By now everyone knows about how Ukraine’s leaders have stripped that country’s assets and shifted them offshore. We’ve also known for years about how Russia’s leaders have done the same. Somehow western politicians and media don’t seem to join the dots that connect the looting and stashing offshore with broader consequences, including the loss of any sense that western democracies hold the moral high ground. We have entered an age of consequences. As Judah notes:
The Russian opposition is even angrier. Russian oligarchs like to parade their lavish lifestyles in London on Russian television, so the welcome reception they are given by British elites is well known. Because this money is universally believed to be stolen, Britain’s moral authority among Russians has collapsed: Both Downing Street and the Foreign Office are widely mocked, and London is known as “the capital of Russian corruption.”
This reputation is well deserved. The City of London has been steeped in tax havenry throughout the past half century, and it will take a massive political effort to wean British banking off its dependency on the rentier incomes that flow from handling stolen assets and kow-towing to kleptocrats, tax cheats and financial buccaneers.
Nothing new there, you may well say, but the really bad news is that the consequences of our not getting our own houses in order feed into corruption at many levels, some of which have nasty feedback loops.

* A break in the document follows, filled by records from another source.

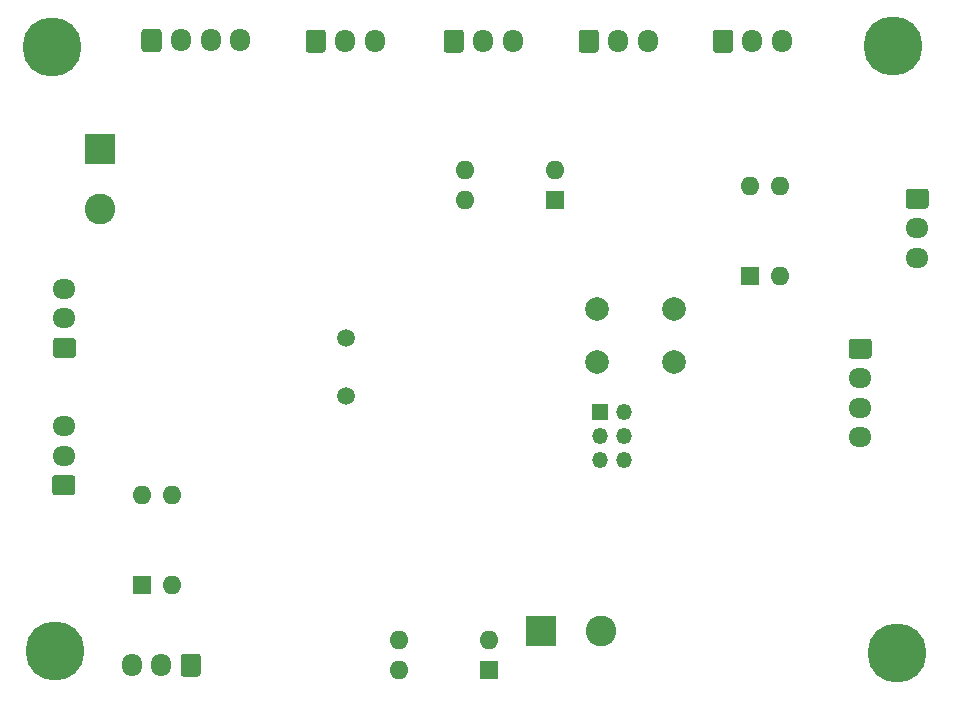
<source format=gbr>
%TF.GenerationSoftware,KiCad,Pcbnew,(5.1.8)-1*%
%TF.CreationDate,2021-09-25T16:30:51+01:00*%
%TF.ProjectId,dashboard mech press,64617368-626f-4617-9264-206d65636820,rev?*%
%TF.SameCoordinates,Original*%
%TF.FileFunction,Soldermask,Bot*%
%TF.FilePolarity,Negative*%
%FSLAX46Y46*%
G04 Gerber Fmt 4.6, Leading zero omitted, Abs format (unit mm)*
G04 Created by KiCad (PCBNEW (5.1.8)-1) date 2021-09-25 16:30:51*
%MOMM*%
%LPD*%
G01*
G04 APERTURE LIST*
%ADD10O,1.700000X1.950000*%
%ADD11C,5.000000*%
%ADD12O,1.950000X1.700000*%
%ADD13C,1.500000*%
%ADD14O,1.600000X1.600000*%
%ADD15R,1.600000X1.600000*%
%ADD16C,2.000000*%
%ADD17C,2.600000*%
%ADD18R,2.600000X2.600000*%
%ADD19O,1.350000X1.350000*%
%ADD20R,1.350000X1.350000*%
G04 APERTURE END LIST*
D10*
%TO.C,J4*%
X123197000Y-71501000D03*
X120697000Y-71501000D03*
X118197000Y-71501000D03*
G36*
G01*
X114847000Y-72226000D02*
X114847000Y-70776000D01*
G75*
G02*
X115097000Y-70526000I250000J0D01*
G01*
X116297000Y-70526000D01*
G75*
G02*
X116547000Y-70776000I0J-250000D01*
G01*
X116547000Y-72226000D01*
G75*
G02*
X116297000Y-72476000I-250000J0D01*
G01*
X115097000Y-72476000D01*
G75*
G02*
X114847000Y-72226000I0J250000D01*
G01*
G37*
%TD*%
D11*
%TO.C,H4*%
X107569000Y-123190000D03*
%TD*%
%TO.C,H3*%
X107315000Y-72072500D03*
%TD*%
%TO.C,H2*%
X178816000Y-123380500D03*
%TD*%
%TO.C,H1*%
X178498500Y-72009000D03*
%TD*%
D10*
%TO.C,J14*%
X134603500Y-71564500D03*
X132103500Y-71564500D03*
G36*
G01*
X128753500Y-72289500D02*
X128753500Y-70839500D01*
G75*
G02*
X129003500Y-70589500I250000J0D01*
G01*
X130203500Y-70589500D01*
G75*
G02*
X130453500Y-70839500I0J-250000D01*
G01*
X130453500Y-72289500D01*
G75*
G02*
X130203500Y-72539500I-250000J0D01*
G01*
X129003500Y-72539500D01*
G75*
G02*
X128753500Y-72289500I0J250000D01*
G01*
G37*
%TD*%
%TO.C,J13*%
X114022500Y-124396500D03*
X116522500Y-124396500D03*
G36*
G01*
X119872500Y-123671500D02*
X119872500Y-125121500D01*
G75*
G02*
X119622500Y-125371500I-250000J0D01*
G01*
X118422500Y-125371500D01*
G75*
G02*
X118172500Y-125121500I0J250000D01*
G01*
X118172500Y-123671500D01*
G75*
G02*
X118422500Y-123421500I250000J0D01*
G01*
X119622500Y-123421500D01*
G75*
G02*
X119872500Y-123671500I0J-250000D01*
G01*
G37*
%TD*%
%TO.C,J12*%
X146287500Y-71564500D03*
X143787500Y-71564500D03*
G36*
G01*
X140437500Y-72289500D02*
X140437500Y-70839500D01*
G75*
G02*
X140687500Y-70589500I250000J0D01*
G01*
X141887500Y-70589500D01*
G75*
G02*
X142137500Y-70839500I0J-250000D01*
G01*
X142137500Y-72289500D01*
G75*
G02*
X141887500Y-72539500I-250000J0D01*
G01*
X140687500Y-72539500D01*
G75*
G02*
X140437500Y-72289500I0J250000D01*
G01*
G37*
%TD*%
D12*
%TO.C,J11*%
X108267500Y-104156500D03*
X108267500Y-106656500D03*
G36*
G01*
X108992500Y-110006500D02*
X107542500Y-110006500D01*
G75*
G02*
X107292500Y-109756500I0J250000D01*
G01*
X107292500Y-108556500D01*
G75*
G02*
X107542500Y-108306500I250000J0D01*
G01*
X108992500Y-108306500D01*
G75*
G02*
X109242500Y-108556500I0J-250000D01*
G01*
X109242500Y-109756500D01*
G75*
G02*
X108992500Y-110006500I-250000J0D01*
G01*
G37*
%TD*%
D10*
%TO.C,J10*%
X157717500Y-71564500D03*
X155217500Y-71564500D03*
G36*
G01*
X151867500Y-72289500D02*
X151867500Y-70839500D01*
G75*
G02*
X152117500Y-70589500I250000J0D01*
G01*
X153317500Y-70589500D01*
G75*
G02*
X153567500Y-70839500I0J-250000D01*
G01*
X153567500Y-72289500D01*
G75*
G02*
X153317500Y-72539500I-250000J0D01*
G01*
X152117500Y-72539500D01*
G75*
G02*
X151867500Y-72289500I0J250000D01*
G01*
G37*
%TD*%
D12*
%TO.C,J9*%
X108331000Y-92536000D03*
X108331000Y-95036000D03*
G36*
G01*
X109056000Y-98386000D02*
X107606000Y-98386000D01*
G75*
G02*
X107356000Y-98136000I0J250000D01*
G01*
X107356000Y-96936000D01*
G75*
G02*
X107606000Y-96686000I250000J0D01*
G01*
X109056000Y-96686000D01*
G75*
G02*
X109306000Y-96936000I0J-250000D01*
G01*
X109306000Y-98136000D01*
G75*
G02*
X109056000Y-98386000I-250000J0D01*
G01*
G37*
%TD*%
D10*
%TO.C,J8*%
X169084000Y-71564500D03*
X166584000Y-71564500D03*
G36*
G01*
X163234000Y-72289500D02*
X163234000Y-70839500D01*
G75*
G02*
X163484000Y-70589500I250000J0D01*
G01*
X164684000Y-70589500D01*
G75*
G02*
X164934000Y-70839500I0J-250000D01*
G01*
X164934000Y-72289500D01*
G75*
G02*
X164684000Y-72539500I-250000J0D01*
G01*
X163484000Y-72539500D01*
G75*
G02*
X163234000Y-72289500I0J250000D01*
G01*
G37*
%TD*%
D12*
%TO.C,J5*%
X180530500Y-89899500D03*
X180530500Y-87399500D03*
G36*
G01*
X179805500Y-84049500D02*
X181255500Y-84049500D01*
G75*
G02*
X181505500Y-84299500I0J-250000D01*
G01*
X181505500Y-85499500D01*
G75*
G02*
X181255500Y-85749500I-250000J0D01*
G01*
X179805500Y-85749500D01*
G75*
G02*
X179555500Y-85499500I0J250000D01*
G01*
X179555500Y-84299500D01*
G75*
G02*
X179805500Y-84049500I250000J0D01*
G01*
G37*
%TD*%
D13*
%TO.C,Y1*%
X132143500Y-101590500D03*
X132143500Y-96710500D03*
%TD*%
D14*
%TO.C,U5*%
X136652000Y-124841000D03*
X144272000Y-122301000D03*
X136652000Y-122301000D03*
D15*
X144272000Y-124841000D03*
%TD*%
D14*
%TO.C,U4*%
X114871500Y-109982000D03*
X117411500Y-117602000D03*
X117411500Y-109982000D03*
D15*
X114871500Y-117602000D03*
%TD*%
D14*
%TO.C,U3*%
X166370000Y-83820000D03*
X168910000Y-91440000D03*
X168910000Y-83820000D03*
D15*
X166370000Y-91440000D03*
%TD*%
D14*
%TO.C,U2*%
X142240000Y-85026500D03*
X149860000Y-82486500D03*
X142240000Y-82486500D03*
D15*
X149860000Y-85026500D03*
%TD*%
D16*
%TO.C,SW1*%
X159916000Y-94234000D03*
X159916000Y-98734000D03*
X153416000Y-94234000D03*
X153416000Y-98734000D03*
%TD*%
D12*
%TO.C,J6*%
X175704500Y-105099500D03*
X175704500Y-102599500D03*
X175704500Y-100099500D03*
G36*
G01*
X174979500Y-96749500D02*
X176429500Y-96749500D01*
G75*
G02*
X176679500Y-96999500I0J-250000D01*
G01*
X176679500Y-98199500D01*
G75*
G02*
X176429500Y-98449500I-250000J0D01*
G01*
X174979500Y-98449500D01*
G75*
G02*
X174729500Y-98199500I0J250000D01*
G01*
X174729500Y-96999500D01*
G75*
G02*
X174979500Y-96749500I250000J0D01*
G01*
G37*
%TD*%
D17*
%TO.C,J3*%
X111315500Y-85788500D03*
D18*
X111315500Y-80708500D03*
%TD*%
D17*
%TO.C,J2*%
X153797000Y-121539000D03*
D18*
X148717000Y-121539000D03*
%TD*%
D19*
%TO.C,J1*%
X155670000Y-106997000D03*
X153670000Y-106997000D03*
X155670000Y-104997000D03*
X153670000Y-104997000D03*
X155670000Y-102997000D03*
D20*
X153670000Y-102997000D03*
%TD*%
M02*

</source>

As Judah concludes:
What you need to understand is that Western tax havens have resulted in Ukrainian deaths. Take for example the theft of Ukraine’s HIV budget. The national budget for fighting HIV was stolen and hidden in tax havens and in Great Britain. But this has consequences—we are now approaching a 2 percent HIV infection rate in Ukraine, which is near the no-return point of pandemic. This corruption will kill British men too. I hear they come to Ukraine. But they also return home. What will happen if the British do not close down their tax havens? I will be deeply, negatively, impressed.